- [The task] Each line below from the one containing "26: (738, 388, 1.80)" through the one containing "46: (842, 350, 1.33)" should be output exactly as it stands, and no other line should appear.

- [The data]

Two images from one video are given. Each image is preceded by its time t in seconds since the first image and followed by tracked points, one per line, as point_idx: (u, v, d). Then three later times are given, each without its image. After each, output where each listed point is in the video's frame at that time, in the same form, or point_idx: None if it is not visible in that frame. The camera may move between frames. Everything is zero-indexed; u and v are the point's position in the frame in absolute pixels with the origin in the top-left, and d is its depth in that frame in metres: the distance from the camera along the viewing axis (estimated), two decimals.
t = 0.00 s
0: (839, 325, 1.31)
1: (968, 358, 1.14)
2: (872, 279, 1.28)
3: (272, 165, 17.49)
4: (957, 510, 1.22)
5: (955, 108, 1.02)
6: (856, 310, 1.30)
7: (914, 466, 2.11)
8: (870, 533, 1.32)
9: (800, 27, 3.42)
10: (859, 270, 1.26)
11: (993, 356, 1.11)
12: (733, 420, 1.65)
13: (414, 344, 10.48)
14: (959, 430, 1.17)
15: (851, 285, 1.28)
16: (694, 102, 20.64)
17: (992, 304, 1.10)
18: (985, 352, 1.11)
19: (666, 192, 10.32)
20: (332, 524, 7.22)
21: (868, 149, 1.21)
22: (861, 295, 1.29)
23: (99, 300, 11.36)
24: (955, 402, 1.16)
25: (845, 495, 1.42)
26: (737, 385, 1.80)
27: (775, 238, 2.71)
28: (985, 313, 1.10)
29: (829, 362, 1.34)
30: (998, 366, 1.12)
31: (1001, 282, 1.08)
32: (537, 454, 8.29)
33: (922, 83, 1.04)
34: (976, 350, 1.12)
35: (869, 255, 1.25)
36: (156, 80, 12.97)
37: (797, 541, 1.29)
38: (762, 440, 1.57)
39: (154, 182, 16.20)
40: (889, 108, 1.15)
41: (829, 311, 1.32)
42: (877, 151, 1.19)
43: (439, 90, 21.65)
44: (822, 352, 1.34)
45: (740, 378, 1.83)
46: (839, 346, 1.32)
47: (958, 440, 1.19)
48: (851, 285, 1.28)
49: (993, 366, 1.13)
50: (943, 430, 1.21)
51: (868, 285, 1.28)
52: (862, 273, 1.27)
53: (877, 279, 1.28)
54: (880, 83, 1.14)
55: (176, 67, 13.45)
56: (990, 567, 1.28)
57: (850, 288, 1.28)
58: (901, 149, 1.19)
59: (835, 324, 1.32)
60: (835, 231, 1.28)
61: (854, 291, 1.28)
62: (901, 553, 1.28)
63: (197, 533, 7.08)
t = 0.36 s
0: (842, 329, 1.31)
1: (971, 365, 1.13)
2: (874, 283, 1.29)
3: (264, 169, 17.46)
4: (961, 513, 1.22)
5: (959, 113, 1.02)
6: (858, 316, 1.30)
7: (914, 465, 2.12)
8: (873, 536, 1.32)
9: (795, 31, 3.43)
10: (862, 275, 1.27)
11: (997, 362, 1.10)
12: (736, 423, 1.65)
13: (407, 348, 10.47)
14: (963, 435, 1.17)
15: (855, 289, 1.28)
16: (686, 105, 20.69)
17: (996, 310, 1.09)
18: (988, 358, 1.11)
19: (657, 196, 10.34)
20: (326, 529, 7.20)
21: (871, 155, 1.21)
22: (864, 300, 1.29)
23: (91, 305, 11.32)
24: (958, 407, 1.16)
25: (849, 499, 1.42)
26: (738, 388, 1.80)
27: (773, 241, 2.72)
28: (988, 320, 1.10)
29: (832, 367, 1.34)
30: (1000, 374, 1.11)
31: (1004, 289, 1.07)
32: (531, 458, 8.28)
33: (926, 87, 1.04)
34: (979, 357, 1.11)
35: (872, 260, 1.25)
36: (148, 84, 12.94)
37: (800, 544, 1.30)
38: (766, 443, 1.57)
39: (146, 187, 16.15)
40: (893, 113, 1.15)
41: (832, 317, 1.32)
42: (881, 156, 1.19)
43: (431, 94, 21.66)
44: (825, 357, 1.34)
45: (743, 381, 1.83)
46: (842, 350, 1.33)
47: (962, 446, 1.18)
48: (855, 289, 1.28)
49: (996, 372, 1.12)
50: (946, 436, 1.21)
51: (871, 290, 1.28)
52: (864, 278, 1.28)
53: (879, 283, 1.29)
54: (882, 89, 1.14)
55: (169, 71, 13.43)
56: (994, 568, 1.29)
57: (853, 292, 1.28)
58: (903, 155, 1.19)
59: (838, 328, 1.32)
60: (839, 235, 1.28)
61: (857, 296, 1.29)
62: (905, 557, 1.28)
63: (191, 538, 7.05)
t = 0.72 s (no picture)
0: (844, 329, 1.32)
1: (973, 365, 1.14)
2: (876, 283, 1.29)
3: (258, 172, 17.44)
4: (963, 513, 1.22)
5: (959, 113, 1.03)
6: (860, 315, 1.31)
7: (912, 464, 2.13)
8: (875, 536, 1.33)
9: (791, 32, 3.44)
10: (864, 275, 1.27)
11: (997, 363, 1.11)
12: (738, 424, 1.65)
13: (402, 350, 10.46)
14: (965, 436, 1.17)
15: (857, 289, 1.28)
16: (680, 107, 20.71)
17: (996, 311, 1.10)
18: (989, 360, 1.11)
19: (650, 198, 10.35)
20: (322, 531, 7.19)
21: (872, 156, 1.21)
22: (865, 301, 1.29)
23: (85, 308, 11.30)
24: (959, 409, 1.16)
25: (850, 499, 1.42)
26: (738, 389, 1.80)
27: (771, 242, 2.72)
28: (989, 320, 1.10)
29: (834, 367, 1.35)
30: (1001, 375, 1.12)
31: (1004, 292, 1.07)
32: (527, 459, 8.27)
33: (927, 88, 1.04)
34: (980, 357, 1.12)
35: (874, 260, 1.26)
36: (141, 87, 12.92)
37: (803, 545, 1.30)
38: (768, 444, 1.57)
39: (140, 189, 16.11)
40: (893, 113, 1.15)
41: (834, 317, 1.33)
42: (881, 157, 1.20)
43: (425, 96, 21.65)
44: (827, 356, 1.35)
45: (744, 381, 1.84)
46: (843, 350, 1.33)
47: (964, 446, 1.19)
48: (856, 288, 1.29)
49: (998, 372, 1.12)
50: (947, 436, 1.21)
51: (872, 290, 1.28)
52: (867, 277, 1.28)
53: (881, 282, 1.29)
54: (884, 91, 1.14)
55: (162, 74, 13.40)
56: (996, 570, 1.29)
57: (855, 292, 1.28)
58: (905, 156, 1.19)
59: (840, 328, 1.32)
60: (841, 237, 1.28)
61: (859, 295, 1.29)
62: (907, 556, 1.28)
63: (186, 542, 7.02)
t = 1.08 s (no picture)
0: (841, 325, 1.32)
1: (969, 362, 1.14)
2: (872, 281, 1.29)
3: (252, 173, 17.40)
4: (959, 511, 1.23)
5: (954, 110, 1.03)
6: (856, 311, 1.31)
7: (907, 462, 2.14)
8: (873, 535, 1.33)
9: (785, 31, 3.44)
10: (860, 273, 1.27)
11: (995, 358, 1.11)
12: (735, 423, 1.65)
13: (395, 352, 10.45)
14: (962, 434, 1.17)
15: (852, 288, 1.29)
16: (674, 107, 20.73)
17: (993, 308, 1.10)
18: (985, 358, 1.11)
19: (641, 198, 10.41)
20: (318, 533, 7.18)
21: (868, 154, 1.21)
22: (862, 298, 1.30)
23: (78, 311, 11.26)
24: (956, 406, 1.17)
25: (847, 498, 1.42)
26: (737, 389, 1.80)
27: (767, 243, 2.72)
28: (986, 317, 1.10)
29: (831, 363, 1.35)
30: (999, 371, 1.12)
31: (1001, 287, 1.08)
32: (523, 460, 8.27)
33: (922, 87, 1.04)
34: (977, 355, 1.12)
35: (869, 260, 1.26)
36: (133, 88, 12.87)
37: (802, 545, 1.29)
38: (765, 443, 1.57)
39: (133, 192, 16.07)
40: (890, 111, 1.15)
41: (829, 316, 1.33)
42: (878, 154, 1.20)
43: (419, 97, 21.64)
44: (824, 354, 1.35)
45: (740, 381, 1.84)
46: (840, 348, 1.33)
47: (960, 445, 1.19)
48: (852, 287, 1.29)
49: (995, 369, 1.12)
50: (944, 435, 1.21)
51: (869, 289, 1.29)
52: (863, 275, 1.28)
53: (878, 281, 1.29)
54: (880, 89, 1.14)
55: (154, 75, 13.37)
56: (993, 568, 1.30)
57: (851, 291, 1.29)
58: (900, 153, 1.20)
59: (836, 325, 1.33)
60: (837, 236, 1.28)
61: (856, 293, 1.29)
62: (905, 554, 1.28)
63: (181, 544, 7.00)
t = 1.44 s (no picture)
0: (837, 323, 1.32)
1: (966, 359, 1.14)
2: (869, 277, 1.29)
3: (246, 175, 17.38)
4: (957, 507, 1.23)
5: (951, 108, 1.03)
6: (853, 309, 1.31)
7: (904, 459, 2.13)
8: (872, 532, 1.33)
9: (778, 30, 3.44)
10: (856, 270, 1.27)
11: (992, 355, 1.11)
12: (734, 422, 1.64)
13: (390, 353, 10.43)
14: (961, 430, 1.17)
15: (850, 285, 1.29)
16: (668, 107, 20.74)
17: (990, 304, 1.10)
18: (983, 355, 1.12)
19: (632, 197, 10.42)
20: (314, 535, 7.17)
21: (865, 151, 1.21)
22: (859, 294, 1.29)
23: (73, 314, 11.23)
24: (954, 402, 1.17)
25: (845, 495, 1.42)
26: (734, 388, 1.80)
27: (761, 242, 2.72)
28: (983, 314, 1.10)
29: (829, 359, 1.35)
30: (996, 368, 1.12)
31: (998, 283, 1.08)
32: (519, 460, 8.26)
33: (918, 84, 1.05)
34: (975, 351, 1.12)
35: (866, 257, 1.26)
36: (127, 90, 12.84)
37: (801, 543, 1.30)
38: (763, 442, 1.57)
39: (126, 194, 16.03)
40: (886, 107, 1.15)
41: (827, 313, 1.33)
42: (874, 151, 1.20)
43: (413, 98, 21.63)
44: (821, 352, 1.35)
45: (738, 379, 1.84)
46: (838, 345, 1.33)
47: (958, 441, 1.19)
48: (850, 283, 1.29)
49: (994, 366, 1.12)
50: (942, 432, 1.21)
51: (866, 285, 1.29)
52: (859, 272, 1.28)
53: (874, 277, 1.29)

- [Answer for the task]
26: (738, 388, 1.80)
27: (773, 241, 2.72)
28: (988, 320, 1.10)
29: (832, 367, 1.34)
30: (1000, 374, 1.11)
31: (1004, 289, 1.07)
32: (531, 458, 8.28)
33: (926, 87, 1.04)
34: (979, 357, 1.11)
35: (872, 260, 1.25)
36: (148, 84, 12.94)
37: (800, 544, 1.30)
38: (766, 443, 1.57)
39: (146, 187, 16.15)
40: (893, 113, 1.15)
41: (832, 317, 1.32)
42: (881, 156, 1.19)
43: (431, 94, 21.66)
44: (825, 357, 1.34)
45: (743, 381, 1.83)
46: (842, 350, 1.33)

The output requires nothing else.